# WHAT YOU SHOULD DO:
Retype every line below with nothing changed, but leave the picture out.

--------

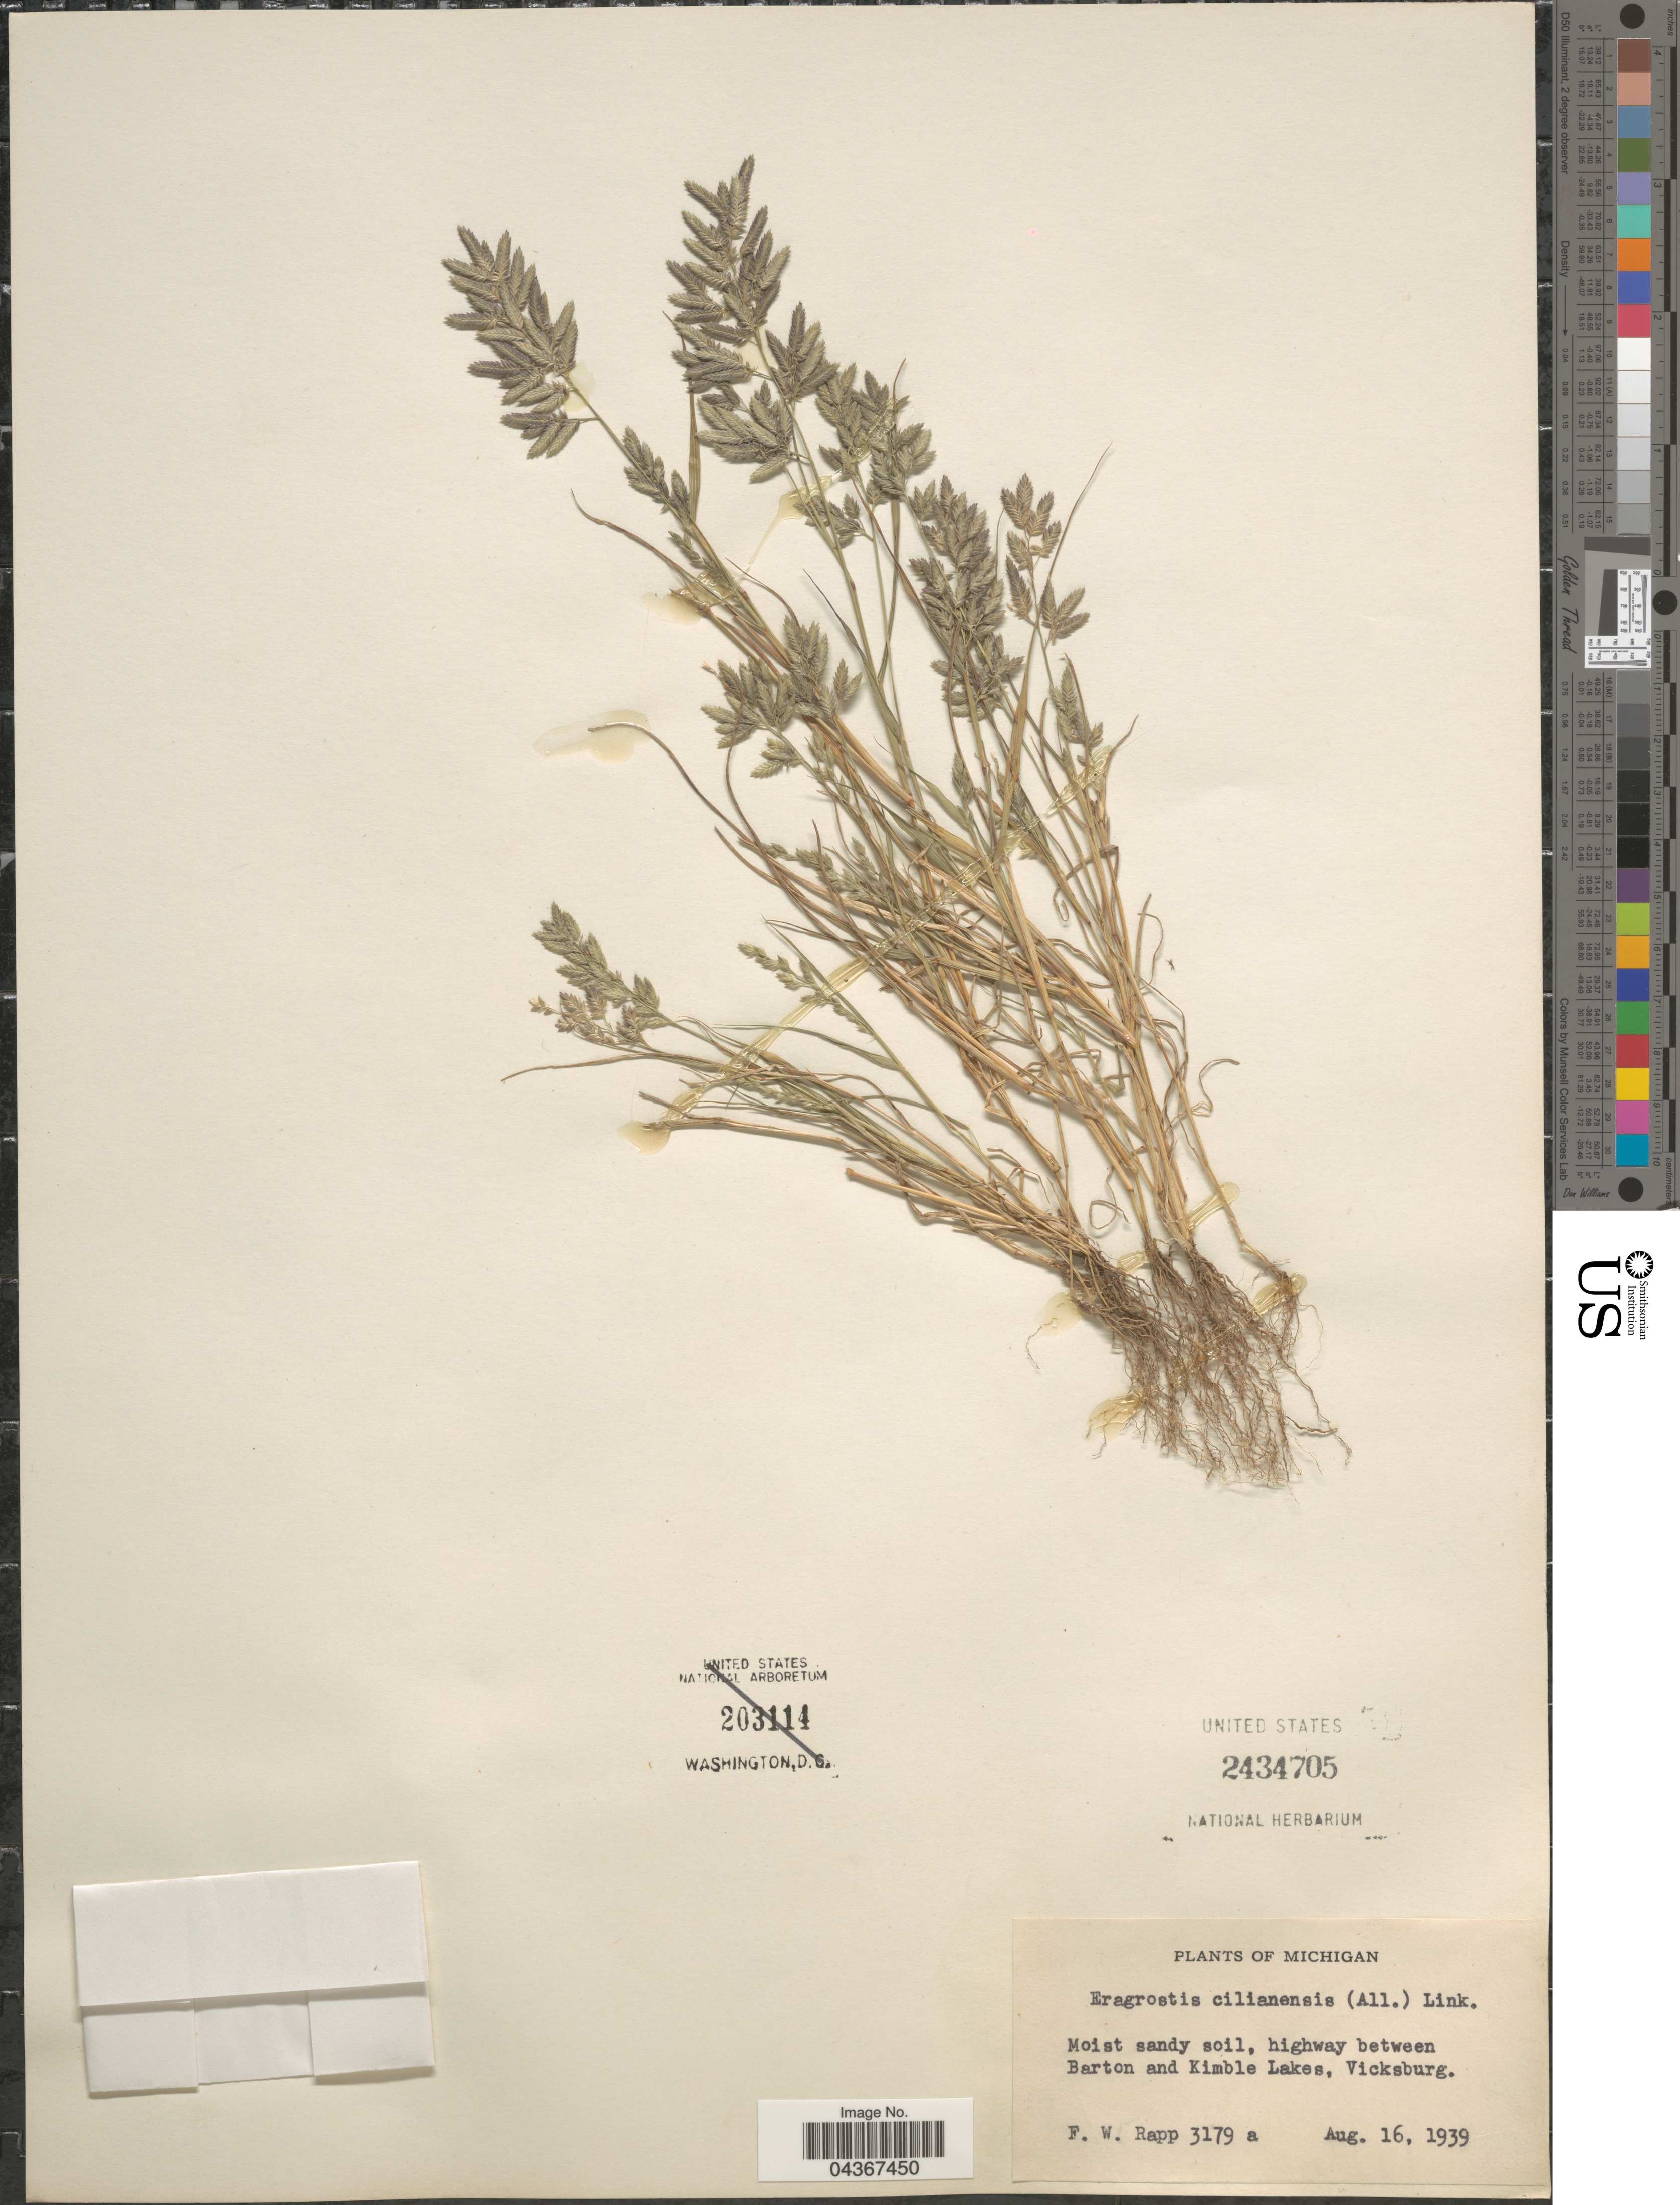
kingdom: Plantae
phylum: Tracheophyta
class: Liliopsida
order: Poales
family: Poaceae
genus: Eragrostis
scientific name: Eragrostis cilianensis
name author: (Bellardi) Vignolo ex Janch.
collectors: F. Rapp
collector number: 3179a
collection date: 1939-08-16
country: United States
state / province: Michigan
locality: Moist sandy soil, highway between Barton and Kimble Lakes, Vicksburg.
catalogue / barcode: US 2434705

--------

# TASK OUTPUT:
kingdom: Plantae
phylum: Tracheophyta
class: Liliopsida
order: Poales
family: Poaceae
genus: Eragrostis
scientific name: Eragrostis cilianensis
name author: (Bellardi) Vignolo ex Janch.
collectors: F. Rapp
collector number: 3179a
collection date: 1939-08-16
country: United States
state / province: Michigan
locality: Moist sandy soil, highway between Barton and Kimble Lakes, Vicksburg.
catalogue / barcode: US 2434705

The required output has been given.